___ RECORDS SUPPLIED

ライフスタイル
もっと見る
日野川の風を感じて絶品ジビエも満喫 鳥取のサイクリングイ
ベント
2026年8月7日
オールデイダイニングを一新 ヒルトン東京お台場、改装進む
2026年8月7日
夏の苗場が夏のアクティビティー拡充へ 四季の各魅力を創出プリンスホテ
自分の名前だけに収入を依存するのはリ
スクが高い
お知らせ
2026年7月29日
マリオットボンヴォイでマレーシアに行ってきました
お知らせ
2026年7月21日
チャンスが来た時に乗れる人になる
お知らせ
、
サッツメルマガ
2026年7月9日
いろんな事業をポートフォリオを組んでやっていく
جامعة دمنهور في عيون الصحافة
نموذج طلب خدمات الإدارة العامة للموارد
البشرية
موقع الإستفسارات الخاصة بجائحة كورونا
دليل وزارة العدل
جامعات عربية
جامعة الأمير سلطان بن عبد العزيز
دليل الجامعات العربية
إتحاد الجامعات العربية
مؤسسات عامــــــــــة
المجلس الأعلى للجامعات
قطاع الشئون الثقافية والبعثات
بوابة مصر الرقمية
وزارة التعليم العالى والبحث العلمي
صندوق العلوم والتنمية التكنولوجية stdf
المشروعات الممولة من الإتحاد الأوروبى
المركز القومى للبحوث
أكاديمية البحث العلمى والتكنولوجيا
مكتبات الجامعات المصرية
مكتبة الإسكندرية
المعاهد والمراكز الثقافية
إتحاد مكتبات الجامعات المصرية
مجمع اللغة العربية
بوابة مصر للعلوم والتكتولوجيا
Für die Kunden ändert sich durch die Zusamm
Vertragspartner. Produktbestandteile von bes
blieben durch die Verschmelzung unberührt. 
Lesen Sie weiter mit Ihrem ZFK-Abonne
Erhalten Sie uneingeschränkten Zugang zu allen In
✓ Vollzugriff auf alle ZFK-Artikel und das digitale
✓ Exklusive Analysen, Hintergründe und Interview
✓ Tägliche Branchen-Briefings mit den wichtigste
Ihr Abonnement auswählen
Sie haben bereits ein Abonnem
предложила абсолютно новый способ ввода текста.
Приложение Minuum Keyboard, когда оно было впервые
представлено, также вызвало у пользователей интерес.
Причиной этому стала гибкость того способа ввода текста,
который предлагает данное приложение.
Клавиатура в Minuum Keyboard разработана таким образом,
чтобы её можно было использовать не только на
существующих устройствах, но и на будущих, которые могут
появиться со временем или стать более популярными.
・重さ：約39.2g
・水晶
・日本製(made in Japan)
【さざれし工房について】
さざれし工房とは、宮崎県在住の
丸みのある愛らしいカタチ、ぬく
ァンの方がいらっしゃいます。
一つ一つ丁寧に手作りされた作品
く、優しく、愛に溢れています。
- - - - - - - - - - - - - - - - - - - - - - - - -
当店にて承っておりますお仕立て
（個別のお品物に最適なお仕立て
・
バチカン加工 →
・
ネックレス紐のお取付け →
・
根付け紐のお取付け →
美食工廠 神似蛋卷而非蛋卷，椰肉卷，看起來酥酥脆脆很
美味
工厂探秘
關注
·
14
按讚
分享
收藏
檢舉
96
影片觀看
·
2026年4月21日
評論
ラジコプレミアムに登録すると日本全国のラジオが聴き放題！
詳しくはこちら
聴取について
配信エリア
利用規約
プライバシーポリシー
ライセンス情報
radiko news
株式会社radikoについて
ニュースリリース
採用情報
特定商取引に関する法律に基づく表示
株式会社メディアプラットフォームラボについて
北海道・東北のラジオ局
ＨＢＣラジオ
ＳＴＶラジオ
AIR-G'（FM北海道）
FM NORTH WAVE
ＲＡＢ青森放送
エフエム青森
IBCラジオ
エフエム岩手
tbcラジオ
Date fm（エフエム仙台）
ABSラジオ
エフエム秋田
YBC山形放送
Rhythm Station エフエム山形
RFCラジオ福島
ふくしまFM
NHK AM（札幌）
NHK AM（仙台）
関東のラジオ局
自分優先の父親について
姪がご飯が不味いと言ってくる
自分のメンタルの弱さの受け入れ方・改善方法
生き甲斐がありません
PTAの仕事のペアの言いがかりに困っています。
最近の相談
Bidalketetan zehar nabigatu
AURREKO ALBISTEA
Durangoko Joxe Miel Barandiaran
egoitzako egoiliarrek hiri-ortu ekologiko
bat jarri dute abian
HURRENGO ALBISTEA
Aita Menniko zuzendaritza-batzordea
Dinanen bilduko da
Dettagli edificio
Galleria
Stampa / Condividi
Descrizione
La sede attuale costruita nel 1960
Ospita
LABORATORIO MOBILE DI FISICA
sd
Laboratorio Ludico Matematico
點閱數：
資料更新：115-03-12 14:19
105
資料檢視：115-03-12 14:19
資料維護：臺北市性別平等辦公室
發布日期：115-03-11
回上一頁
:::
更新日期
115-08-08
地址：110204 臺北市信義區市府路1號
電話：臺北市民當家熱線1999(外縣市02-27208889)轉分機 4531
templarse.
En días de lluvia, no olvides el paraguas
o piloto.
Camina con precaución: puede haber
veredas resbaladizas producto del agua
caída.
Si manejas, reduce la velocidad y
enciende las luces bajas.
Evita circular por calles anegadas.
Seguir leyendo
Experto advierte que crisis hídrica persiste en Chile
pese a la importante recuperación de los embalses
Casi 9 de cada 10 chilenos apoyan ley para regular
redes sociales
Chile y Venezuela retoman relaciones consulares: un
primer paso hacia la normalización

______

▶ [WHAT YOU HAVE TO DO] Swap each "Minuum Keyboard" in the rows above for "Minuum", then give all the rows again with nothing else changed.

▶ [WRITTEN RESPONSE]
ライフスタイル
もっと見る
日野川の風を感じて絶品ジビエも満喫 鳥取のサイクリングイ
ベント
2026年8月7日
オールデイダイニングを一新 ヒルトン東京お台場、改装進む
2026年8月7日
夏の苗場が夏のアクティビティー拡充へ 四季の各魅力を創出プリンスホテ
自分の名前だけに収入を依存するのはリ
スクが高い
お知らせ
2026年7月29日
マリオットボンヴォイでマレーシアに行ってきました
お知らせ
2026年7月21日
チャンスが来た時に乗れる人になる
お知らせ
、
サッツメルマガ
2026年7月9日
いろんな事業をポートフォリオを組んでやっていく
جامعة دمنهور في عيون الصحافة
نموذج طلب خدمات الإدارة العامة للموارد
البشرية
موقع الإستفسارات الخاصة بجائحة كورونا
دليل وزارة العدل
جامعات عربية
جامعة الأمير سلطان بن عبد العزيز
دليل الجامعات العربية
إتحاد الجامعات العربية
مؤسسات عامــــــــــة
المجلس الأعلى للجامعات
قطاع الشئون الثقافية والبعثات
بوابة مصر الرقمية
وزارة التعليم العالى والبحث العلمي
صندوق العلوم والتنمية التكنولوجية stdf
المشروعات الممولة من الإتحاد الأوروبى
المركز القومى للبحوث
أكاديمية البحث العلمى والتكنولوجيا
مكتبات الجامعات المصرية
مكتبة الإسكندرية
المعاهد والمراكز الثقافية
إتحاد مكتبات الجامعات المصرية
مجمع اللغة العربية
بوابة مصر للعلوم والتكتولوجيا
Für die Kunden ändert sich durch die Zusamm
Vertragspartner. Produktbestandteile von bes
blieben durch die Verschmelzung unberührt. 
Lesen Sie weiter mit Ihrem ZFK-Abonne
Erhalten Sie uneingeschränkten Zugang zu allen In
✓ Vollzugriff auf alle ZFK-Artikel und das digitale
✓ Exklusive Analysen, Hintergründe und Interview
✓ Tägliche Branchen-Briefings mit den wichtigste
Ihr Abonnement auswählen
Sie haben bereits ein Abonnem
предложила абсолютно новый способ ввода текста.
Приложение Minuum, когда оно было впервые
представлено, также вызвало у пользователей интерес.
Причиной этому стала гибкость того способа ввода текста,
который предлагает данное приложение.
Клавиатура в Minuum разработана таким образом,
чтобы её можно было использовать не только на
существующих устройствах, но и на будущих, которые могут
появиться со временем или стать более популярными.
・重さ：約39.2g
・水晶
・日本製(made in Japan)
【さざれし工房について】
さざれし工房とは、宮崎県在住の
丸みのある愛らしいカタチ、ぬく
ァンの方がいらっしゃいます。
一つ一つ丁寧に手作りされた作品
く、優しく、愛に溢れています。
- - - - - - - - - - - - - - - - - - - - - - - - -
当店にて承っておりますお仕立て
（個別のお品物に最適なお仕立て
・
バチカン加工 →
・
ネックレス紐のお取付け →
・
根付け紐のお取付け →
美食工廠 神似蛋卷而非蛋卷，椰肉卷，看起來酥酥脆脆很
美味
工厂探秘
關注
·
14
按讚
分享
收藏
檢舉
96
影片觀看
·
2026年4月21日
評論
ラジコプレミアムに登録すると日本全国のラジオが聴き放題！
詳しくはこちら
聴取について
配信エリア
利用規約
プライバシーポリシー
ライセンス情報
radiko news
株式会社radikoについて
ニュースリリース
採用情報
特定商取引に関する法律に基づく表示
株式会社メディアプラットフォームラボについて
北海道・東北のラジオ局
ＨＢＣラジオ
ＳＴＶラジオ
AIR-G'（FM北海道）
FM NORTH WAVE
ＲＡＢ青森放送
エフエム青森
IBCラジオ
エフエム岩手
tbcラジオ
Date fm（エフエム仙台）
ABSラジオ
エフエム秋田
YBC山形放送
Rhythm Station エフエム山形
RFCラジオ福島
ふくしまFM
NHK AM（札幌）
NHK AM（仙台）
関東のラジオ局
自分優先の父親について
姪がご飯が不味いと言ってくる
自分のメンタルの弱さの受け入れ方・改善方法
生き甲斐がありません
PTAの仕事のペアの言いがかりに困っています。
最近の相談
Bidalketetan zehar nabigatu
AURREKO ALBISTEA
Durangoko Joxe Miel Barandiaran
egoitzako egoiliarrek hiri-ortu ekologiko
bat jarri dute abian
HURRENGO ALBISTEA
Aita Menniko zuzendaritza-batzordea
Dinanen bilduko da
Dettagli edificio
Galleria
Stampa / Condividi
Descrizione
La sede attuale costruita nel 1960
Ospita
LABORATORIO MOBILE DI FISICA
sd
Laboratorio Ludico Matematico
點閱數：
資料更新：115-03-12 14:19
105
資料檢視：115-03-12 14:19
資料維護：臺北市性別平等辦公室
發布日期：115-03-11
回上一頁
:::
更新日期
115-08-08
地址：110204 臺北市信義區市府路1號
電話：臺北市民當家熱線1999(外縣市02-27208889)轉分機 4531
templarse.
En días de lluvia, no olvides el paraguas
o piloto.
Camina con precaución: puede haber
veredas resbaladizas producto del agua
caída.
Si manejas, reduce la velocidad y
enciende las luces bajas.
Evita circular por calles anegadas.
Seguir leyendo
Experto advierte que crisis hídrica persiste en Chile
pese a la importante recuperación de los embalses
Casi 9 de cada 10 chilenos apoyan ley para regular
redes sociales
Chile y Venezuela retoman relaciones consulares: un
primer paso hacia la normalización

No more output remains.